A liberdade económica é um elemento fundamental do bem-estar humano e uma chave vital para sustentar uma sociedade civil livre. Como demonstra o Índice de Liberdade Económica, o melhor caminho para a prosperidade é o caminho da liberdade: permitir aos indivíduos decidir por eles mesmos quais são os meios mais adequados para realizar os seus sonhos e aspirações e os das suas famílias. Na sua 24.ª edição, o Índice analisa aos desenvolvimentos de política económica em 186 países. Os países são avaliados e classificados em 12 medidas de liberdade económica que analisam o primado do Direito, o tamanho do governo, a eficiência regulatória e a abertura dos mercados.

O Perfil da Liberdade Económica Global

A liberdade económica beneficiou de uma retoma na maior parte das economias do mundo. A pontuação média global da liberdade económica de 61.1 é a mais alta alguma vez registada em 24 anos de história do Índice.

A liberdade económica melhorou globalmente pelo sexto ano consecutivo, com uma subida de pontuação média de dois décimos de ponto desde o ano anterior. A média global é agora três pontos mais alta que a da primeira edição do Índice em 1995.

Das 180 economias avaliadas no Índice de 2018, as pontuações de 102 economias estão mais altas, 75 estão mais baixas, e as pontuações de três mantêm-se inalteradas.

Seis economias mantiveram uma pontuação muito alta de liberdade económica de 80 ou mais, posicionando-as nas fileiras dos economicamente “livres”.

Os 28 países seguintes foram classificados como economias “maioritariamente livres”, registando pontuações entre 70 e 80. Com pontuações de 60 a 70, 62 países obtiveram pontuações que os colocam na categoria dos “moderadamente livres”. 

Assim, um total de 96 países - mais de metade de todos os Estados e territórios avaliados no Índice de 2018 - asseguram situações institucionais nas quais indivíduos e empresas privadas beneficiam, pelo menos, de um grau moderado de liberdade económica na construção de um maior desenvolvimento e prosperidade económica.

No outro extremo do espectro, quase metade dos países avaliados no Índice - 84 economias - registaram pontuações de liberdade económica inferiores a 60. Entre esses, 63 têm economias que são consideradas “maioritariamente não livres” (pontuações de 50-60), e 21 têm economias nas quais a maior parte dos aspectos da liberdade económica são “repressivos” (abaixo de 50).

O nível médio de liberdade económica varia amplamente entre as cinco regiões do mundo. Os Europeus, em média, usufruem dos maiores níveis de liberdade económica, com uma pontuação média de 68.8, muito mais alta do que a média global de 61.1. As regiões do Médio-Oriente/Norte de África, Ásia-Pacífico e Américas têm pontuações económicas gerais de 61.5, 61.0 e 60.1, respectivamente, próximas de média global, enquanto a região da África sub-Sariana se classifica significativamente abaixo, com uma pontuação de somente 54.4.
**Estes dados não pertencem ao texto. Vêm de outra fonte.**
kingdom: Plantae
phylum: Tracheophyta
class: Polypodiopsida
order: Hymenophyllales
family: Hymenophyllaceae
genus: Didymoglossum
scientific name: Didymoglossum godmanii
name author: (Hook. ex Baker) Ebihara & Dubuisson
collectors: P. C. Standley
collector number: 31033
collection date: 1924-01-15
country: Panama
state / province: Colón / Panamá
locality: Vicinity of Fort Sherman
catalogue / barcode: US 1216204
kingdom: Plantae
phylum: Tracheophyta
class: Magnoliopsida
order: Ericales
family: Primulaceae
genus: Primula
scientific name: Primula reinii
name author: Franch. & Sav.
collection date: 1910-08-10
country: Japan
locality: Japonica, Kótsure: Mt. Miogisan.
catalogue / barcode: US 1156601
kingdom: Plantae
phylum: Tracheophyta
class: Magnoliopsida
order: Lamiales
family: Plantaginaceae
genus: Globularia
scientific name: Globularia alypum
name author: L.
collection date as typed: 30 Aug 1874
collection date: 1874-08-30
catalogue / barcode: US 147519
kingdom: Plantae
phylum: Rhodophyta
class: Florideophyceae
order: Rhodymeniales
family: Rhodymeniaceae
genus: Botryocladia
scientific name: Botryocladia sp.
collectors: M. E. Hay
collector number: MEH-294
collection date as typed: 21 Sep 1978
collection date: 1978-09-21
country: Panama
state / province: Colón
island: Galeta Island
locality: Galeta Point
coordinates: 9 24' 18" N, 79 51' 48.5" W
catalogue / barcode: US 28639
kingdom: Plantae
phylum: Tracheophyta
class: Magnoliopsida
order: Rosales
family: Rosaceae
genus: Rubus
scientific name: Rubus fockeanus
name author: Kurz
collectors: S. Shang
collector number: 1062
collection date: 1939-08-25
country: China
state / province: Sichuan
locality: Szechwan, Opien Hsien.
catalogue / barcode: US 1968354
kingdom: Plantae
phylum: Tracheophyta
O Poder da Liberdade Económica Demonstrado

As economias classificadas como “livres” ou “maioritariamente livres” no Índice de 2018 usufruem de rendimentos que são mais do dobro dos níveis médios em todos os países e mais de cinco vezes maiores do que os rendimentos das economias “repressivas”.

A liberdade económica está intimamente relacionada com a abertura e limitação do governo, incentivando a actividade empreendedora. Dada esta relação, é evidente que o estímulo mais eficaz de um governo à actividade económica não é aumentar a sua própria despesa ou produzir mais parâmetros de regulação, ambos os quais reduzem a liberdade económica. Os melhores resultados são frequentemente alcançados, ao invés, mediante reformas políticas que limitam o tamanho do governo e criam maior dinamismo económico no sector privado.

Existe uma robusta relação entre o incremento da liberdade económica e o nível de crescimento económico por cabeça. Quer a longo prazo (20 anos), médio prazo (10 anos), ou a curto prazo (5 anos), a relação entre alterações positivas na liberdade económica e taxas de crescimento económica é consistente. Esta relação permanece em todos os graus de desenvolvimento.

O incremento da liberdade económica é um factor vital para determinar se os países irão ou não alcançar taxas de crescimento económico suficientes para reduzir a pobreza. À medida que a economia global se moveu em direcção a uma maior liberdade económica durante a vida do Índice, a economia mundial duplicou o seu tamanho. Este progresso levantou centenas de milhões de pessoas da pobreza e baixou a taxa de pobreza global para metade.

A ligação entre liberdade económica e o desenvolvimento humano geral é clara e consistente. As pessoas que integram sociedades economicamente livres vivem mais tempo, gozam de uma melhor saúde, tendem a uma maior preocupação com o ambiente e empurram as fronteiras das realizações humanas na ciência e na tecnologia através de maior inovação.

Os países economicamente mais livres, que abrem as suas sociedades a ideias novas, produtos e inovações têm alcançado geralmente altos níveis de progresso social. Não são a massiva redistribuição de riqueza ou os decretos do governo que produzem os resultados sociais mais positivos. Pelo contrário, a mobilidade e o progresso requerem um abaixamento das barreiras de entrada no mercado, liberdade de interacção com o mundo e menor intrusão do governo.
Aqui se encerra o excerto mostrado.